It’s not always pretty

I recently realized how much my blogging focused on the more attractive aspects of nature.  What a shame!  Any true naturalist worth the label will spend as much time picking through scat and vomit, let alone investigating carcasses, as they will admiring the mimetic properties of certain moths or the varied glories of warbler songs.

Nature isn’t always pretty.  In fact, it’s often full of things people find horrifying or disgusting.  To appreciate it all—the good and the bad—is a sign of a true naturalist.  Because discoveries and knowledge can be found in both the beautiful and the terrible.  I would just as readily show a dead animal or a parasitized live animal as I would a slithering snake in good health.  Yet I haven’t shown much of the bad.  So now it’s time to fix that.

In the deep coastal woods that define the Dagger Point Trail of the Aransas National Wildlife Refuge, I came upon a fresh bit of evidence that something had been suffering from an upset stomach.

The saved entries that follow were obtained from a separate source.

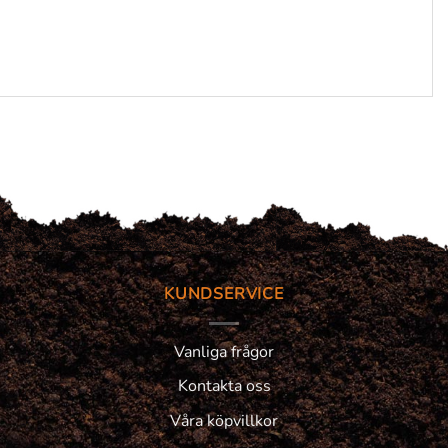
KUNDSERVICE
Vanliga frågor
Kontakta oss
Våra köpvillkor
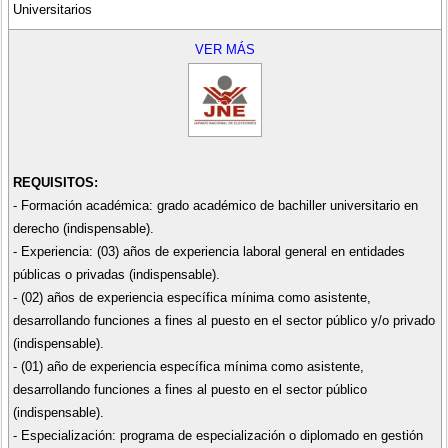
Universitarios
VER MÁS
REQUISITOS:
- Formación académica: grado académico de bachiller universitario en
derecho (indispensable).
- Experiencia: (03) años de experiencia laboral general en entidades
públicas o privadas (indispensable).
- (02) años de experiencia específica mínima como asistente,
desarrollando funciones a fines al puesto en el sector público y/o privado
(indispensable).
- (01) año de experiencia específica mínima como asistente,
desarrollando funciones a fines al puesto en el sector público
(indispensable).
- Especialización: programa de especialización o diplomado en gestión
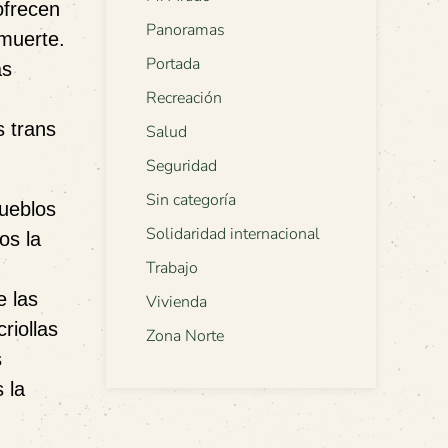
ofrecen
Panoramas
 muerte.
Portada
as
Recreación
s trans
Salud
Seguridad
Sin categoría
pueblos
Solidaridad internacional
os la
Trabajo
e las
Vivienda
riollas
Zona Norte
s
 la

Coyote vomit (2010_01_12_048659)

The whole mass was about the size of two fists.  That’s a lot of grass.  Given how much whole grass there was, it seems most likely to have been a canid.  And given the location, that means a coyote (Canis latrans).

Research on canids eating grass has resulted in an interesting truth: how they eat it determines what happens next.  If they nibble and chew the grass, it goes down like everything else and is processed normally; this seems to be a way of augmenting their diet (adding roughage as it were).  But when they gulp it down—swallow the grass whole—it becomes their syrup of ipecac, essentially acting as an emetic (something that induces vomiting).

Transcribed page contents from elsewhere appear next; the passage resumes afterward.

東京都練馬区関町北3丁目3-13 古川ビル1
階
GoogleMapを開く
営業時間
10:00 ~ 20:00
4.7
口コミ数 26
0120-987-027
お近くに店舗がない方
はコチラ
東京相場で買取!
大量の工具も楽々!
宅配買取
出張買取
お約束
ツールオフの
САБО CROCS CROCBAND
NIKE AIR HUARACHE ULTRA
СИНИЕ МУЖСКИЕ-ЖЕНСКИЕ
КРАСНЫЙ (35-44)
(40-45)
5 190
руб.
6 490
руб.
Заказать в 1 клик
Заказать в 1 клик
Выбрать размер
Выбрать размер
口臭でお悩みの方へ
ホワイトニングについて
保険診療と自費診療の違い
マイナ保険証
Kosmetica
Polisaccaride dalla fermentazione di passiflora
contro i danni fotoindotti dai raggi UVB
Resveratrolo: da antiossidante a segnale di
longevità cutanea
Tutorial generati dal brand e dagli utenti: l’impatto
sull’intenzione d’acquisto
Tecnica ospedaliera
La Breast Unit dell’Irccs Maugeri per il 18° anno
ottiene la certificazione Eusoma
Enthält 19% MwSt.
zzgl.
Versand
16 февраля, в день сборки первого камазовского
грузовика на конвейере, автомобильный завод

Coyote vomit (2010_01_12_048662)

Digging through the wet pile revealed nothing more than grass with some twigs and some dead leaves.  A few bits might have been bone and a few might have been fur, but honestly there was too little of the non-grass stuff to make heads or tails of.  Well, that and it was all glued together with saliva and gastric juices that melded it all into a sort of turf stew.  I suppose the coyote in question had suffered from an upset stomach long enough to have nothing else to throw up except the grass it ate to cure its ailment.

It’s fascinating to realize canine species learn this emetic trick and use it when necessary.  Most people associate it with dogs since that’s the only experience they’ll have with it, but it’s obvious their genetic cousins also practice this home remedy to cure tummy problems.

OK, I understand if you need something to cleanse your visual and mental palates after that, so here’s a great egret (Ardea alba) to leave you with a better taste in your brain.

A great egret (Ardea alba) standing in a shallow bay (2009_10_03_030090)

Like the coyote in question, I hope you feel better now.